The video came from a police dashboard camera that displayed the officer, Jason Van Dyke, open firing at Laquan McDonald, while his fellow police comrades stood by and watched. In the video, the boy, armed with a knife, jogs, then walks away from the officers who confronted him. He drops to the ground after the first shot and his body shakes as the officer continues to shoot him. Van Dyke emptied his gun with a total of 16 shots.
Demonstrating their opposition to the deadly shooting, crowds have protested for several days since the shooting by marching through intersections, singing, carrying empty caskets and stopping to pray in the middle of the road. Police arrested ten protesters, including the president of the NAACP, according to Reuters News. Reuters reports that NAACP president Cornell William Brooks, along with a number of seminary students, knelt and prayed in the middle of the street outside the City Hall.
NAACP college and youth director, Stephen Green, participated in the community outcry, saying he understood they would probably be arrested but that together they previously agreed "to break the man's law to uphold moral law for transformation in the city of Chicago," according to Reuters News.
Chicago Mayor Rahm Emanuel made a public apology Wednesday to the aldermen-a city council of 50 men-claiming responsibility because of his position as mayor.
"This is a defining moment on the issues of crime and policing-and the even larger issues of truth, justice and race," Emmanuel said.
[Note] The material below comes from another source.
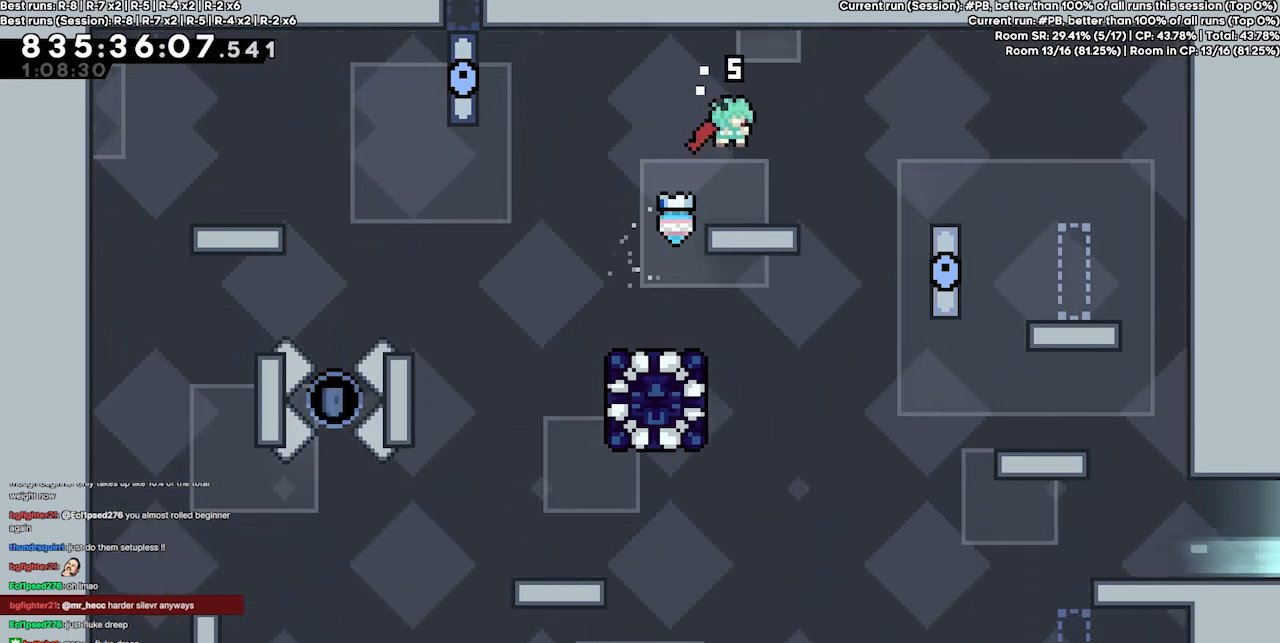
{"keys": ["down", "grab", "jump4", "left"], "events": [[67, "jump4", "up"], [267, "jump2", "up"], [300, "left", "down"], [467, "jump4", "down"]]}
Van Dyke has a history of undisciplined misconduct, as cited in the The Chicago Tribune. The Chicago police records revealed that accusations have been raised against him for using racially insensitive names, roughing up suspects and, according to one complaint, unjustifiably pointing a gun at an arrestee. Following the release of the video, Van Dyke was forced to resign from his position and charged with first degree murder.
According to Reuters, Van Dyke's defense attorney claimed the officer shot and killed McDonald in fear for his life and those of his fellow police officers when he saw the boy had a knife. If convicted, Van Dyke could face anywhere from 20 years to life in prison. He currently stands as Chicago's first police officer in decades to be charged with murder for an on-duty shooting, reported the The New York Times .
Following the release of the video, riots swarmed the streets of Chicago as concerned citizens protested for the officer to be tried for murder, according to The Chicago Tribune. On Sunday, Nov. 30, three hundred people chanting and waving signs speckled the streets of downtown Chicago, stopping periodically to kneel in prayer.
"We care because all of our children matter," said Rev. Jesse Jackson Sr., an activist-politician who marched Sunday alongside other African American lawmakers. "We want Jason (Van Dyke) to be in jail. Those who watched him and falsified reports must join him."
In a day where news of police brutality paints the morning headlines, the nation grieves together, hoping for a firm but peaceful response to the use of deadly forces by police. The family of Laquan McDonald agrees with black community leaders and city authorities that all responses must be calm.
"No one understands the anger more than us," McDonald's family stated through their lawyer, according to Reuters. "But if you choose to speak out, we urge you to be peaceful. Don't resort to violence in Laquan's name. Let his legacy be better than that."
This incident not only reminds us of violent crimes nationwide, but it also serves as a contributing factor to the longevity of the Black Lives Matter Civil Rights movement. In light of a coming new year, America grieves together with questions of whether this cycle of shootings, protests, court trials and apologies will simply repeat itself.